Je me souviens avoir découvert Stefan Zweig il y a
maintenant plus de trente ans, à une époque où peu commençait à s’intéresser à
lui grâce aux conseils avisés de ma respectée professeur de philosophie de
Terminale Scientifique. Ce fut un choc et je me mis à dévorer tout ce qui
devenait progressivement disponible en édition française.
Reprendre la lecture de cet auteur majeur du XXeme siècle
classique allemand longtemps plus tard, la maturité venue, reste un régal pour
l’esprit. Zweig avait un don incroyable pour faire d’une histoire simple un
instant d’émotion, d’intensité dramatique en usant d’une langue belle sans être
ostentatoire.
Dans ce court opus, c’est l’éternel ballet entre une femme
aimante et un homme volage qui est mis en scène mais avec originalité, pudeur,
sans le moindre esprit de revanche. Pourtant, cette inconnue qui se confesse en
adressant une longue missive à un homme aurait bien des raisons d’en vouloir à
celui qui fut, toute sa vie, son amant malgré lui.
Amant malgré lui car, bien que cette figure d’écrivain
célèbre, double de l’auteur sans doute, collectionnât les conquêtes féminines,
ce fut cette femme qui le choisit, l’aima en dépit de lui-même, en le lui
dissimulant.
Arrivée au seuil de la mort, frappée trop tôt par la maladie
et la mort de son jeune fils, cette femme décide de prendre la plume pour dire
qui elle fut vraiment pour lui.

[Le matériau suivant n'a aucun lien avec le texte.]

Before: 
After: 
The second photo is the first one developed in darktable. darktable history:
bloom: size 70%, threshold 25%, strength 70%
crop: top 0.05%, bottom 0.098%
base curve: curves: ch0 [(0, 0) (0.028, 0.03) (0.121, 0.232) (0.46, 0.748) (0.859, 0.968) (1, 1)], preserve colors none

Elle l’aima en silence et avec dévotion dès
treize ans, adolescente indigne de son regard, maladivement obsédée par ce
jeune voisin de pallier inaccessible. Elle devint sa maîtresse à dix-huit ans
car ce fut elle qui provoqua la rencontre, suscita une conquête gagnée
d’avance, sûre de sa beauté et de ses atours, cédant sans la moindre résistance
quitte à passer pour une cocotte. Il ignorait déjà que la frêle voisine s’était
transformée en femme fatale.
Quand, après quelques nuits d’amour, il reprit le cours de
sa vie de dandy, elle disparut en silence, puis se résigna pour, à nouveau, plus
tard, sans qu’il la reconnût, devenir une nouvelle conquête d’une nuit.
Prise et délaissée, reprise et baisée, pour reprendre les
termes de la belle préface d’E. Zylberstein, elle accepta tout par amour total,
unilatéral jusqu’à lui cacher l’existence d’un fils qu’il ne connut jamais.
Elle ne vivait que pour ses moments d’extase, de fusion charnelle avec un amant
attentionné, jamais rassasié de trop de femmes.
On assiste à l’une des plus belles pages d’amour dans ce
court roman, un amour qui pousse à toutes les folies, à tout abandonner en
sachant qu’on le sera bien vite ensuite, sans espoir de retour mais sans rien
demander non plus. Seule une femme peut être capable d’un tel sacrifice et
c’est ce que Zweig a su si brillamment mettre en scène.